[[ DATA SUPPLIED, beginning ]]

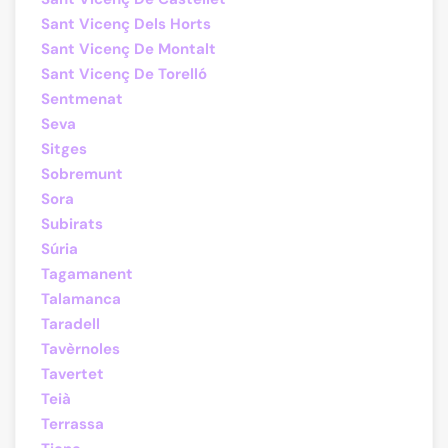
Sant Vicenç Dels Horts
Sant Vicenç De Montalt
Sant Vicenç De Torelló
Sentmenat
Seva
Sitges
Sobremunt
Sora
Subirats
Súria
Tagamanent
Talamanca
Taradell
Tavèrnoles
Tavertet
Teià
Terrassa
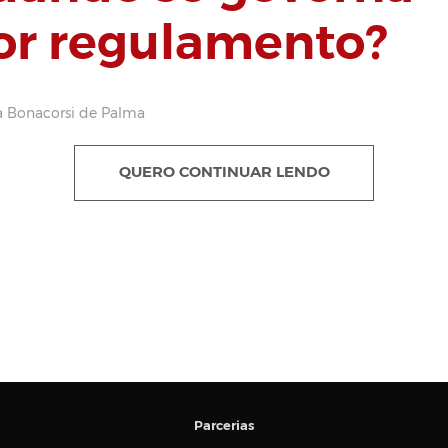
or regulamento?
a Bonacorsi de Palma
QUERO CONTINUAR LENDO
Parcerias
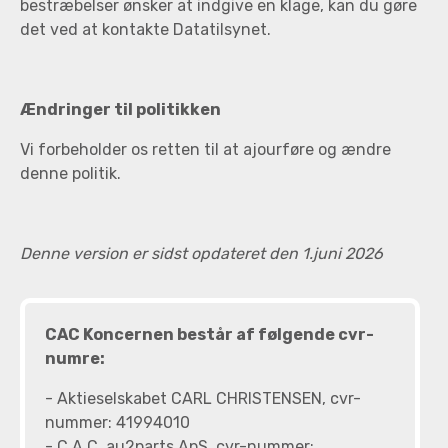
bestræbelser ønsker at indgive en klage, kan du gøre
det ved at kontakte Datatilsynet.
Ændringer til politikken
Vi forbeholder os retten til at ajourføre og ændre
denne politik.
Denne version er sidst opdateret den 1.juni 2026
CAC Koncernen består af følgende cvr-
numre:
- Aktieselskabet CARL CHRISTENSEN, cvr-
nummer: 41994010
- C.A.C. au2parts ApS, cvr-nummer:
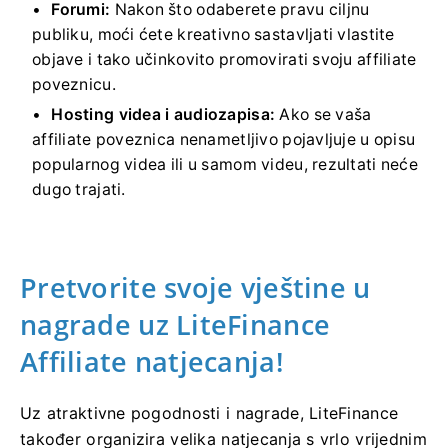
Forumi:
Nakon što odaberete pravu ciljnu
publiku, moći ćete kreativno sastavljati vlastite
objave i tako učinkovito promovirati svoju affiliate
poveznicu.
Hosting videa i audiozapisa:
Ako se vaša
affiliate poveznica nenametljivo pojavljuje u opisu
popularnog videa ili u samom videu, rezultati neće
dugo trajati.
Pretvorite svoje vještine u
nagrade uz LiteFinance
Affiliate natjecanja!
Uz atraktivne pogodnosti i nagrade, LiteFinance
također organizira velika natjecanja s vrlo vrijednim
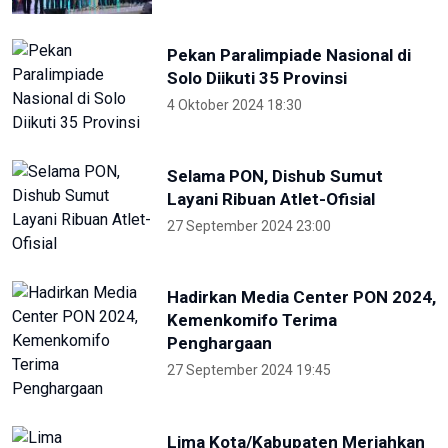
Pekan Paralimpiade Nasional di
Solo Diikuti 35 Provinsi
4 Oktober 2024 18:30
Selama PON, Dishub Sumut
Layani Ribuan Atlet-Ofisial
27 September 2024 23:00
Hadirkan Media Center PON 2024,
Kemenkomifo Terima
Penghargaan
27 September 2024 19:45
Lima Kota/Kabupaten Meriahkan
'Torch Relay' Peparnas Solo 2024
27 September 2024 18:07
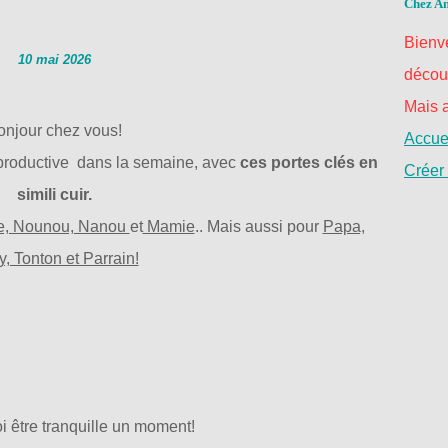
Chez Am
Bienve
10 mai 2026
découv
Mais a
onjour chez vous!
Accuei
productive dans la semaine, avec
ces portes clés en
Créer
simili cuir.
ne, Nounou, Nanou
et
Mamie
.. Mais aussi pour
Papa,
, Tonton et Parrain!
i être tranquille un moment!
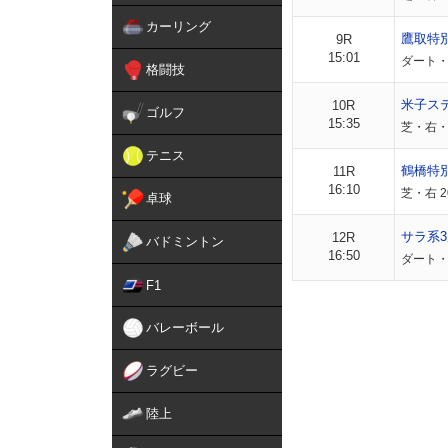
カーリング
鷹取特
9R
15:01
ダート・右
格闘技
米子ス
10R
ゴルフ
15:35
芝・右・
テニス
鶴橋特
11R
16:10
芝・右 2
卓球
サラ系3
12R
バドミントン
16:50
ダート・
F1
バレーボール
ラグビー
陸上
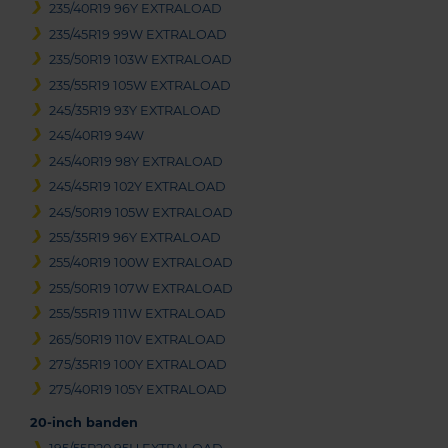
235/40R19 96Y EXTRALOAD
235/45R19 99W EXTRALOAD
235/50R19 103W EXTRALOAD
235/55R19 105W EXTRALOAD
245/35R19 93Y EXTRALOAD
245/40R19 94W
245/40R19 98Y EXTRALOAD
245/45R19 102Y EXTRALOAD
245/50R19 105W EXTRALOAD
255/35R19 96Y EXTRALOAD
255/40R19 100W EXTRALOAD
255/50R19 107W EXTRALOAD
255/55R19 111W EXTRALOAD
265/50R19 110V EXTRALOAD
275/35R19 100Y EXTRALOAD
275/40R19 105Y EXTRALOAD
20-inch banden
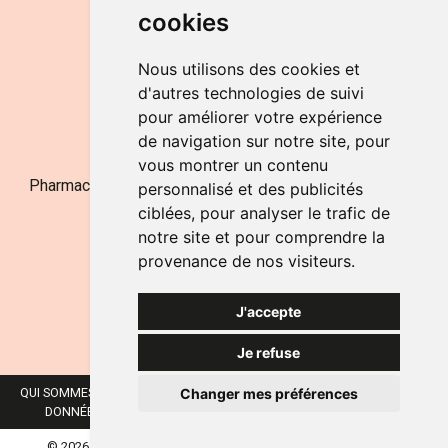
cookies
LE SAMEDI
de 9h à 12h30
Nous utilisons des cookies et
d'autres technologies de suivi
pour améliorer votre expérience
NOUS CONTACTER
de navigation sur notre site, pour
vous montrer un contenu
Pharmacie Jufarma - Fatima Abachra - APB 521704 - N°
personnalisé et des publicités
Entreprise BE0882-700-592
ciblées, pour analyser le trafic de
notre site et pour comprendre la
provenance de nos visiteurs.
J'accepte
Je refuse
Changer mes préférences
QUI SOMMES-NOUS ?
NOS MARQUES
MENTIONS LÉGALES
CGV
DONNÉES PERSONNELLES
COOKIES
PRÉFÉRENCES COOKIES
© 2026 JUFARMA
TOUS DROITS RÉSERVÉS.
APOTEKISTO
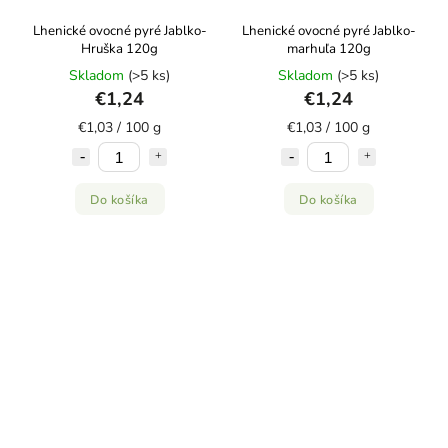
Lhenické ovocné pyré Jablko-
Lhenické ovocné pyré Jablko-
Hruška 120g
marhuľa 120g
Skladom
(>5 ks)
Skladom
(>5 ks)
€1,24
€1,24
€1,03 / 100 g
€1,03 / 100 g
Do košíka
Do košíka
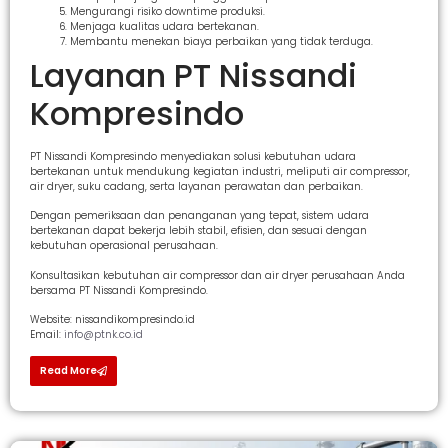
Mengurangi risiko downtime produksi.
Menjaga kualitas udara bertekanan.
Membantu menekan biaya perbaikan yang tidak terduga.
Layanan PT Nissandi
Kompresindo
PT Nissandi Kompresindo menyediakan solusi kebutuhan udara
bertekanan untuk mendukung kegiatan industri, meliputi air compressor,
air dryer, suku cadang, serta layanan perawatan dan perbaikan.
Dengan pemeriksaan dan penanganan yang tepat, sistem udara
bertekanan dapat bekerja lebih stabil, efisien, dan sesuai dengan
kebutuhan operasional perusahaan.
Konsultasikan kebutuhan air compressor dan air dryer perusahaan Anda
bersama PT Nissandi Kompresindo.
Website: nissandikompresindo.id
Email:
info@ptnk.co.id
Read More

[[ DATA SUPPLIED, end ]]
[[ DATA SUPPLIED, beginning ]]

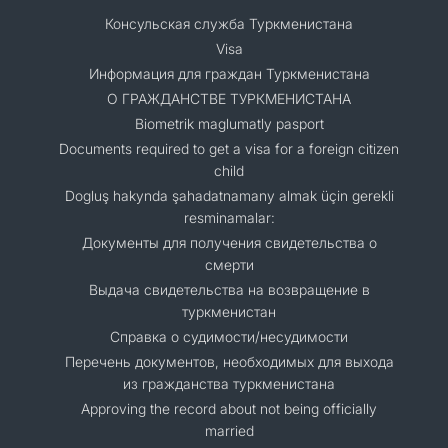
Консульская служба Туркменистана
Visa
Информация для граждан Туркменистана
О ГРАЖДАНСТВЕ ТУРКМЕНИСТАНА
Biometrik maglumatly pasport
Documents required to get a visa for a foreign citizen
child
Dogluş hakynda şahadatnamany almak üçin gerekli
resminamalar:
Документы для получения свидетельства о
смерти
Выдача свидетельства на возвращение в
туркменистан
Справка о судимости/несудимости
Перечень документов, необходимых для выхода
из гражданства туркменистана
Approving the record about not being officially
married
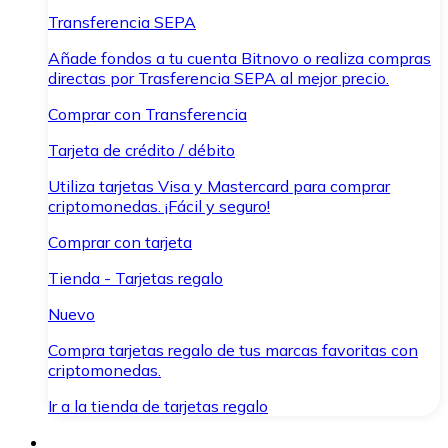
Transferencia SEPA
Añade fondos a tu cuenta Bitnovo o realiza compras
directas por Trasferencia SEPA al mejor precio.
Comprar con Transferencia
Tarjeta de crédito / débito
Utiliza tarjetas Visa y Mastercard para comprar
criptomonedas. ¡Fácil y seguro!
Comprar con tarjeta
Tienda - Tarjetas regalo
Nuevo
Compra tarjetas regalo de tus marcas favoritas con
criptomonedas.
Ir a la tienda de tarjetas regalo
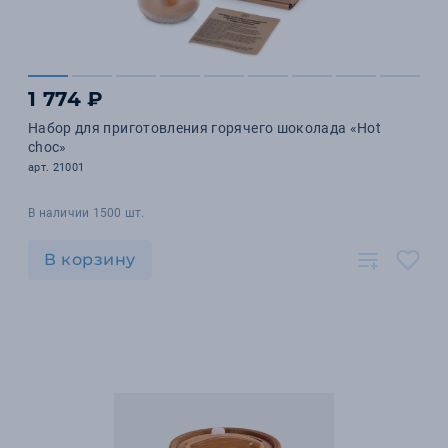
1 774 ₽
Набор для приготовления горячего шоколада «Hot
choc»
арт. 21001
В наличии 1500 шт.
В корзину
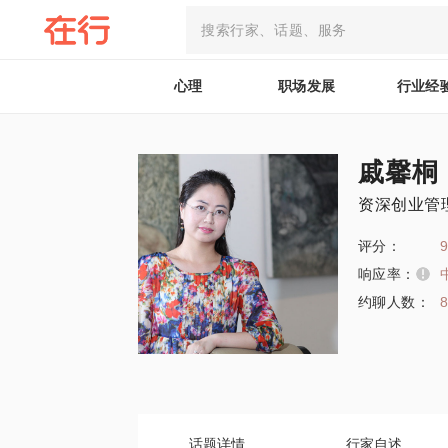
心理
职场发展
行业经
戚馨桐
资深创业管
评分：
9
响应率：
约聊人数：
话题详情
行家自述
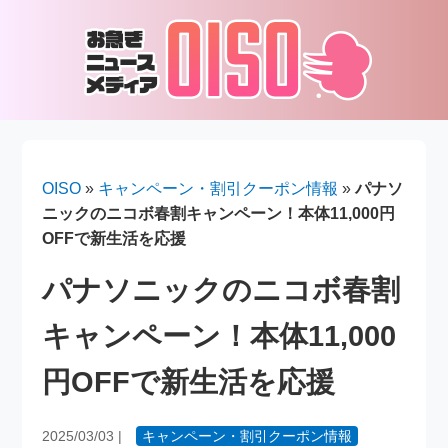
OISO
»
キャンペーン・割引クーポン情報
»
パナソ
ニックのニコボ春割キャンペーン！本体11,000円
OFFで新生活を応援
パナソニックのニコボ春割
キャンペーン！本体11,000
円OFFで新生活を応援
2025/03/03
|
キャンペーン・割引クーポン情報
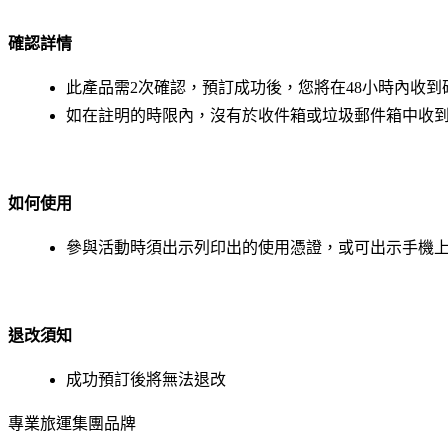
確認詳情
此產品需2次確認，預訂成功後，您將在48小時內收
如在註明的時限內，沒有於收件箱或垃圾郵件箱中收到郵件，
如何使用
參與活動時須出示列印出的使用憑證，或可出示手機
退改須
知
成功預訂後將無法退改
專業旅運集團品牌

[[ DATA SUPPLIED, end ]]
[[ DATA SUPPLIED, beginning ]]

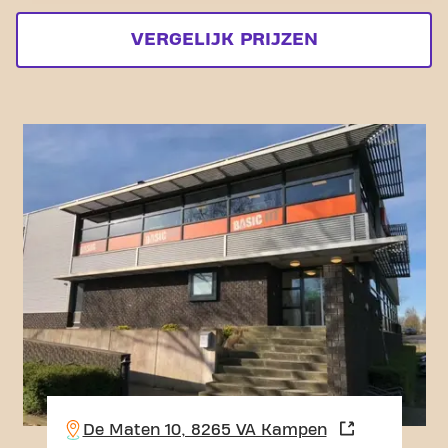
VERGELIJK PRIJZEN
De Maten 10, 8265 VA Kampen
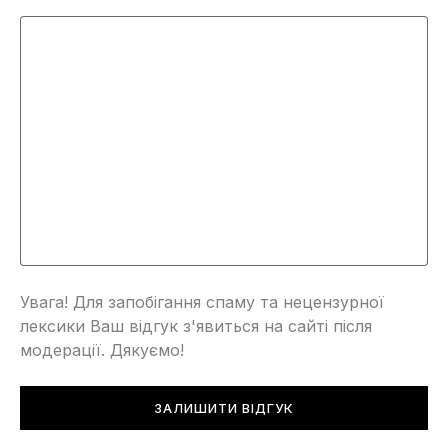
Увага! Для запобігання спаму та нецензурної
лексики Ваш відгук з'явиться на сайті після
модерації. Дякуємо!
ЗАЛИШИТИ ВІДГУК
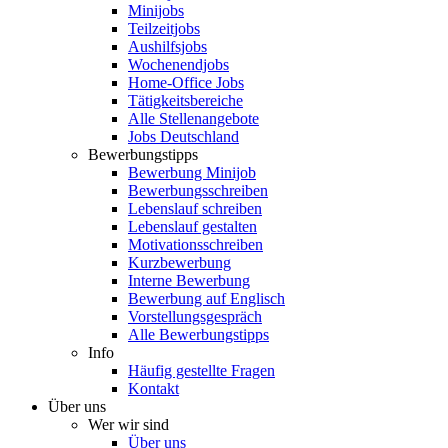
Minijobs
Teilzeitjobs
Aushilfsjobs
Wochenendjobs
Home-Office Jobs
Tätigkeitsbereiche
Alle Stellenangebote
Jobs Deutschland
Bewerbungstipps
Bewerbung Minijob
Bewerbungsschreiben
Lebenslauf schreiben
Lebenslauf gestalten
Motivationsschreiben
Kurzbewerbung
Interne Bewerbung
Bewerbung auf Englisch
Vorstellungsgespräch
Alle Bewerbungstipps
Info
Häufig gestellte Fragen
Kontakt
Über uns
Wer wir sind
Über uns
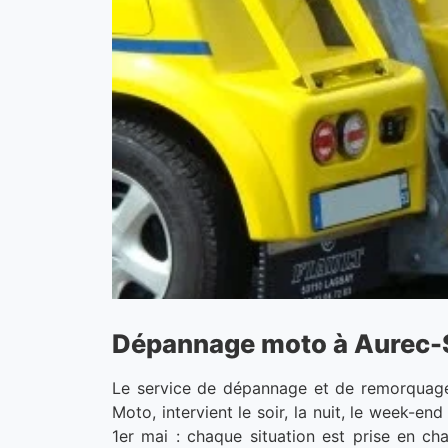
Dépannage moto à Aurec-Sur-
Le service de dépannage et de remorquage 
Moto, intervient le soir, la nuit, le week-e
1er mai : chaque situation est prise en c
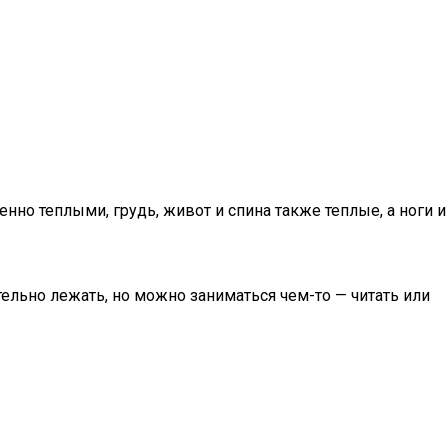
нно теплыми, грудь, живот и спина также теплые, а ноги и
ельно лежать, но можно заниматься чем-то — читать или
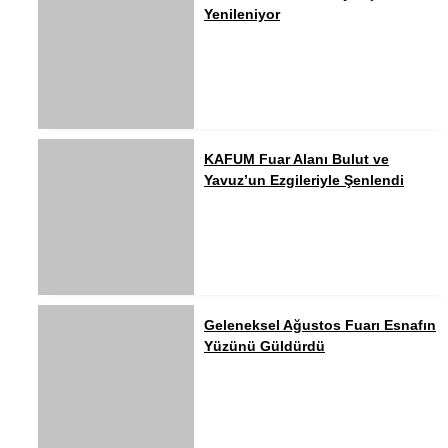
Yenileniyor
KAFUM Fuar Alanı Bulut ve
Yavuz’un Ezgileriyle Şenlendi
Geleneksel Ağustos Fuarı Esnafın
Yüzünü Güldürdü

[[ DATA SUPPLIED, end ]]

### AIM OF THE EXERCISE
Begin at the line containing "Sant Vicenç Dels Horts" and stop after the line containing "također organizira velika". Format only those lines from the records as a numbered list, leaving out blank lines and the pictures.

### SOLUTION TO THE EXERCISE
1. Sant Vicenç Dels Horts
2. Sant Vicenç De Montalt
3. Sant Vicenç De Torelló
4. Sentmenat
5. Seva
6. Sitges
7. Sobremunt
8. Sora
9. Subirats
10. Súria
11. Tagamanent
12. Talamanca
13. Taradell
14. Tavèrnoles
15. Tavertet
16. Teià
17. Terrassa
18. or regulamento?
19. a Bonacorsi de Palma
20. QUERO CONTINUAR LENDO
21. Parcerias
22. bestræbelser ønsker at indgive en klage, kan du gøre
23. det ved at kontakte Datatilsynet.
24. Ændringer til politikken
25. Vi forbeholder os retten til at ajourføre og ændre
26. denne politik.
27. Denne version er sidst opdateret den 1.juni 2026
28. CAC Koncernen består af følgende cvr-
29. numre:
30. - Aktieselskabet CARL CHRISTENSEN, cvr-
31. nummer: 41994010
32. - C.A.C. au2parts ApS, cvr-nummer:
33. Forumi:
34. Nakon što odaberete pravu ciljnu
35. publiku, moći ćete kreativno sastavljati vlastite
36. objave i tako učinkovito promovirati svoju affiliate
37. poveznicu.
38. Hosting videa i audiozapisa:
39. Ako se vaša
40. affiliate poveznica nenametljivo pojavljuje u opisu
41. popularnog videa ili u samom videu, rezultati neće
42. dugo trajati.
43. Pretvorite svoje vještine u
44. nagrade uz LiteFinance
45. Affiliate natjecanja!
46. Uz atraktivne pogodnosti i nagrade, LiteFinance
47. također organizira velika natjecanja s vrlo vrijednim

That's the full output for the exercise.